Astaga, betapa lemotnya orang ini? Dan dia baru menyadarinya setelah dua jam sejak meninggalkan Wonokromo, mungkin ini juga termasuk alasan kenapa dia belum bisa menemukan keberadaan target yang ia cari.

"Dan lihat! Sekarang kita menuju Jalan Jojoran Satu, aku tahu kawan! Kau pasti akan mengarahkanku ke Jalan Jojoran Satu Blok K, menurut koranmu yang sempat kubaca, itu adalah alamat tempat tinggal Bagus Subrata," lanjutnya lagi berseru dengan payah.

Memang beberapa meter di depan sana, akan ada belokan yang mengarah ke Jalan Jojoran Satu Blok K, tapi kuharap ia menghentikan sikapnya yang konyol.

"Lalu, menurutmu tindakan apa yang akan kuambil di rumah Bagus Subrata?" tanyaku mengetesnya.

"Tentu tak sebatas mengabarkan kabar duka pada keluarganya, kan?
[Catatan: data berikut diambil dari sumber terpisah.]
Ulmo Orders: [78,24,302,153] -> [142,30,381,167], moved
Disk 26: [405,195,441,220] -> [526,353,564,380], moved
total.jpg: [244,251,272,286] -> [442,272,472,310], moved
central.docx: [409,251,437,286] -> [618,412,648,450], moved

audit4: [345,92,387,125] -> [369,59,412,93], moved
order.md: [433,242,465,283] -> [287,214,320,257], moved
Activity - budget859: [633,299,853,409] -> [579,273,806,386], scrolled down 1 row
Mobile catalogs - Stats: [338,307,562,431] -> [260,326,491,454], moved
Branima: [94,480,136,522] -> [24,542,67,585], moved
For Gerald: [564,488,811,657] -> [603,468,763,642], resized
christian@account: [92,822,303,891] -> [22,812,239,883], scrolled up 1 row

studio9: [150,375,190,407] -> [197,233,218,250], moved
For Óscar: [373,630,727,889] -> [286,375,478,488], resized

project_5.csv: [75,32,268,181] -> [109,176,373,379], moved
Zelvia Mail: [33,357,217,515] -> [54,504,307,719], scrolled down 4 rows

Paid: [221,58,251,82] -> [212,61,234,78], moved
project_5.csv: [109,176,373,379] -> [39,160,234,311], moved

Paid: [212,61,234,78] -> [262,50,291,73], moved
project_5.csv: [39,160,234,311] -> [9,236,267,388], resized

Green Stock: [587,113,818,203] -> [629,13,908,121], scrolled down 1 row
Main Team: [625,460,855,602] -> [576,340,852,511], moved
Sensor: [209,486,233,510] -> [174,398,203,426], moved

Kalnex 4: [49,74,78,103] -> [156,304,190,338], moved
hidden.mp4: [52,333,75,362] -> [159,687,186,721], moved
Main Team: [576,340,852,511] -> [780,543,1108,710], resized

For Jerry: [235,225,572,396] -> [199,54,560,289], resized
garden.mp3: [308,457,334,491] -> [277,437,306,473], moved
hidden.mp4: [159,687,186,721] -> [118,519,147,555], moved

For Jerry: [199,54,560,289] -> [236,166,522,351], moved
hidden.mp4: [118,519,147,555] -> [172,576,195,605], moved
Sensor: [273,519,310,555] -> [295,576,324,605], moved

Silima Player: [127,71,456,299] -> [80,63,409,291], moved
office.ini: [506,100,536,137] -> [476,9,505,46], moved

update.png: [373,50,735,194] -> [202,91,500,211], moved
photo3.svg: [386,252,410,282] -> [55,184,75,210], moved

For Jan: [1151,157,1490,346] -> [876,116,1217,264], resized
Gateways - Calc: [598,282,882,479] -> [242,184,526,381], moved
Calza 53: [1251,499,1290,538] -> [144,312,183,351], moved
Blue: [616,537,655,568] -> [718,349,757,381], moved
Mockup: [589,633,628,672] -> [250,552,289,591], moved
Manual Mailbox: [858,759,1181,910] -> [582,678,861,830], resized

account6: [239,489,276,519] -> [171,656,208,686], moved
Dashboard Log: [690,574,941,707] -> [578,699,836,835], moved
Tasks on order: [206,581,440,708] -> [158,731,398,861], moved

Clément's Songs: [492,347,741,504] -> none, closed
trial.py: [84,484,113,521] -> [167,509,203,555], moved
Mungkin mencari tahu tentang hubungan antara Tom dan Bagus Subrata atau mungkin saja ada hal-hal lain dalam kepalamu yang rumit," jawabnya lugas.

Tanpa kusadari, aku malah tersenyum mendengar jawabannya, ia pun memandangku agak aneh. Tentu jawabannya belum mencakup keseluruhan dari tindakan apa yang akan kuambil di kediaman mantan jurnalis ini. Semua harus terkait dan saling berhubungan agar rencana Bos berjalan mulus ke depannya. Dan dimulailah sekarang, tepat saat mobil ini mulai memasuki Blok K, semua harus ada dalam jangkauan dan kuasaku!. Sembari bersiap, rasanya tak masalah jika kunikmati sebatang rokok untuk saat ini.